When she got home that evening, Claire Sinclair held her medical report and stared at it for a long time.

Adrian Quincy, thinking she was already asleep, came into the room and saw her staring into space. His heart tightened, and he strode over, taking the report from her hands and setting it aside before pulling her into his arms.

"Claire, don’t overthink this. We’ll have another baby."

"Will we really?" Claire murmured.

The thought that her own ignorance had cost them their first child sent a sharp, twisting pain through her heart.

It was their first child, and just like that, it was gone.

"It’s all my fault..." She buried her face in his chest, her body trembling slightly with self-blame. The more she thought about it, the sadder she became.

Adrian Quincy knew that women could easily be triggered by their surroundings, especially when faced with the pain of losing a child. He needed to be extra gentle to soothe her—and himself.

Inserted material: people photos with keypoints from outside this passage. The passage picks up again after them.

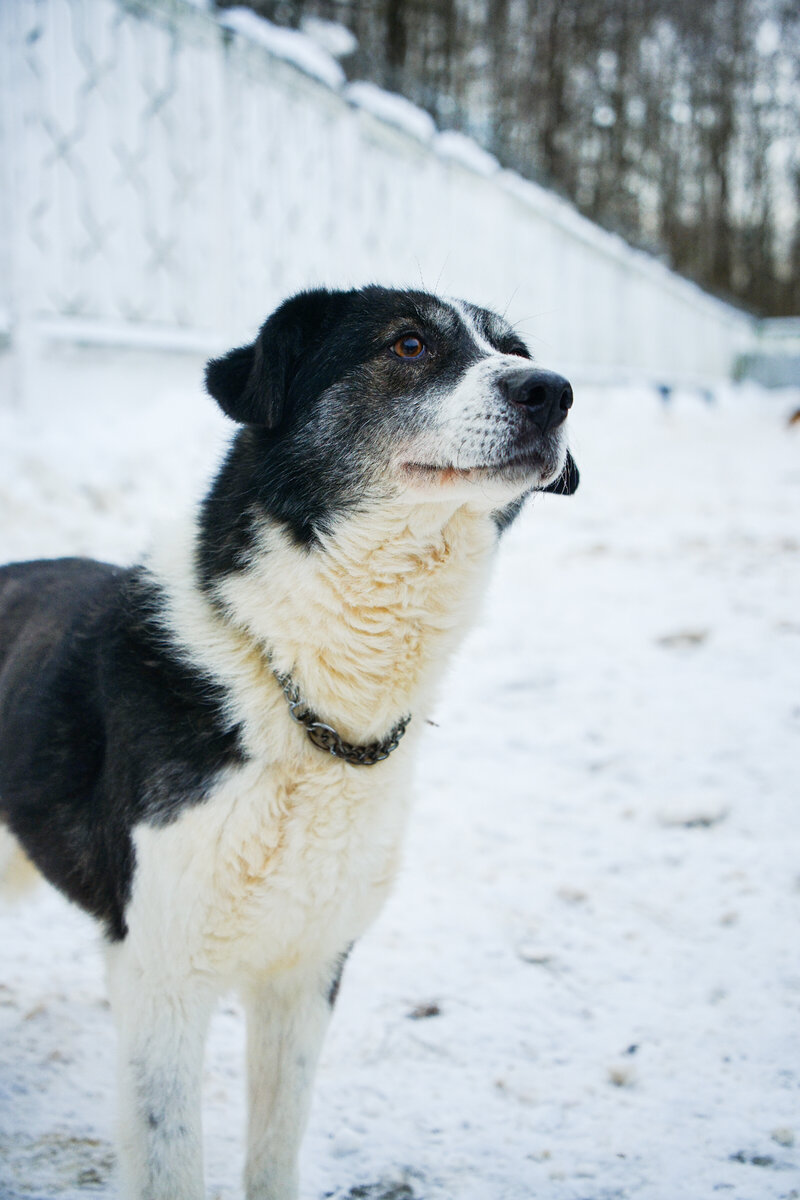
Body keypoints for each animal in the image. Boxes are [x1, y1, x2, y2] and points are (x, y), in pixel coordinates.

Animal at [0, 290, 578, 1200]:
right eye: (408, 343)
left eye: (514, 349)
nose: (551, 390)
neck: (295, 680)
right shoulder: (161, 977)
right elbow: (171, 1162)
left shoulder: (306, 971)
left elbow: (275, 1149)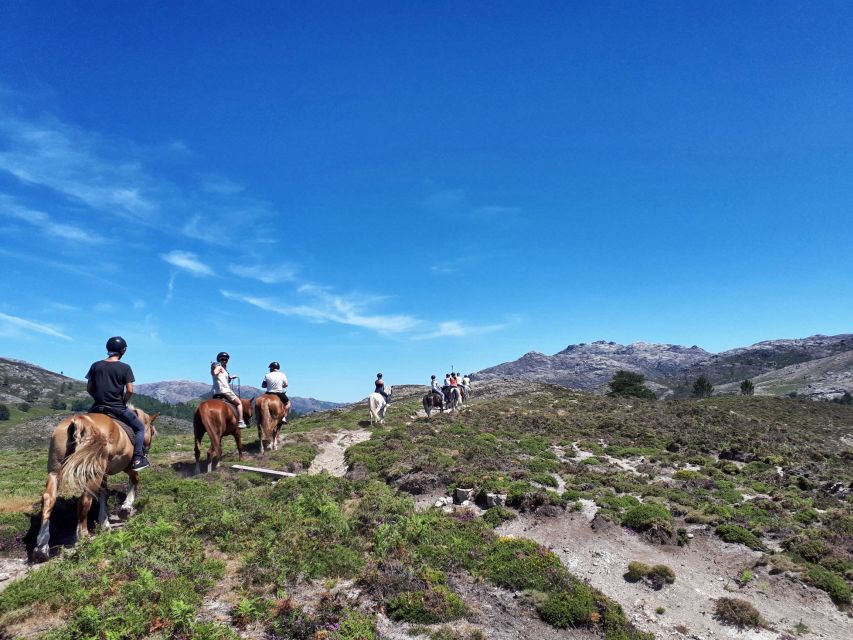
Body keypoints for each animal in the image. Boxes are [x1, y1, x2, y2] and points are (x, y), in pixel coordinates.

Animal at [33, 408, 159, 564]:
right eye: (152, 431)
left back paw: (41, 547)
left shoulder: (103, 472)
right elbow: (135, 479)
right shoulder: (128, 466)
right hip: (93, 472)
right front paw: (126, 507)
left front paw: (104, 522)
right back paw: (84, 536)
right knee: (84, 500)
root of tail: (80, 421)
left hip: (55, 471)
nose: (147, 449)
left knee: (48, 499)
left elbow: (103, 493)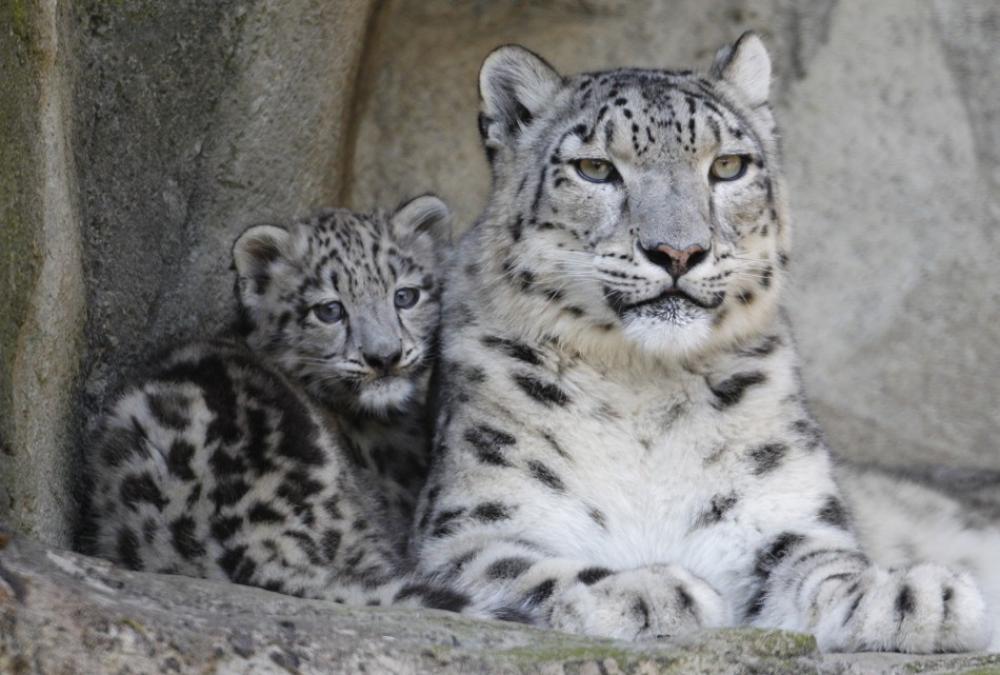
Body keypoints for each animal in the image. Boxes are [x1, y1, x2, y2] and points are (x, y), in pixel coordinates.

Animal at [412, 34, 992, 652]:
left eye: (728, 166)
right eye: (595, 168)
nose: (678, 252)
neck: (640, 384)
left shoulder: (784, 511)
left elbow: (822, 564)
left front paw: (910, 596)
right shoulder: (472, 525)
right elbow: (515, 568)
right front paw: (644, 592)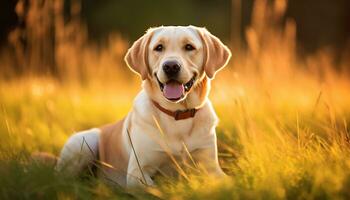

"If you want to cry, then cry. When you’re done, we’ll look forward. We still have a long road ahead of us."

"Mm..." Claire nodded obediently.

Strangely, she couldn’t cry. It was as if her heart had already been healed.

Out of the corner of her eye, she caught a glimpse of his smooth chest, half-visible through his collar. His alluring pectoral muscles seemed to radiate a seductive, masculine scent, and her face instantly flushed red.

As if possessed, she placed a kiss right over his heart...

Adrian Quincy’s body stiffened slightly. He looked down at the shy face of the little woman in his arms. "You want it again?"

"No!" Claire scrambled out of his embrace, flustered. "I’m going to sleep!"

A slight smile touched Adrian Quincy’s lips. He lay down beside her, wrapped his arms around her slender waist, and pulled her into his embrace, their bodies pressed intimately together.

Claire’s whole body went rigid, and her breathing grew heavier. "I have work tomorrow. I need to get to sleep early."

"We can sleep after?"

"Okay..."

Absolutely no self-control.

...

The consequence of giving The Great Demon King Quincy a free pass was that Claire Sinclair was gloriously late for work the next day.

When she arrived at the office, it was just past nine-thirty.

On her desk sat a paperback book with a white cover. The title read, *I Really Want to Love You, My Dear*, and the author was listed as "Smiling Angel."

It wasn’t just on her desk; all her colleagues had a copy of the novel on theirs as well.

It looked like a romance novel, the artsy kind. Even the title reeked of cringey melodrama.

’It’s probably another autobiography ghostwritten for some nouveau riche boss from a partner company...’

Curious, Claire Sinclair opened it to the first page. As expected, it was a complete mess.

As someone who worked with words for a living, Claire Sinclair had zero tolerance for grammatical errors and awkward sentences. She couldn’t help but roast it a little:

"Which upstart wrote this autobiography now? And this line, ’The autumnal season of fall had arrived’—their language arts teacher would have a heart attack if they knew someone used words that way."

Hearing this, her other colleagues all had strange expressions on their faces.

Someone glanced at Phoebe Lockwood’s empty seat and joined in the criticism. "’The autumnal season of fall had arrived’ is nothing. Look at the third line: ’also found a sofa in front of the floor-to-ceiling window that didn’t have anything on it.’ How clunky is that? Do you even know what it means? Because I sure don’t."

"The funniest part is the eighth line, ’was overwhelmed by favor to my mother.’ HAHAHA, that killed me!"

"Yeah, well I was ’earth-shatteringly to my father!’ That’s not how you use ’overwhelmed by favor’..."

But then again, that "overwhelmed by favor to my mother" gag sounded a little familiar.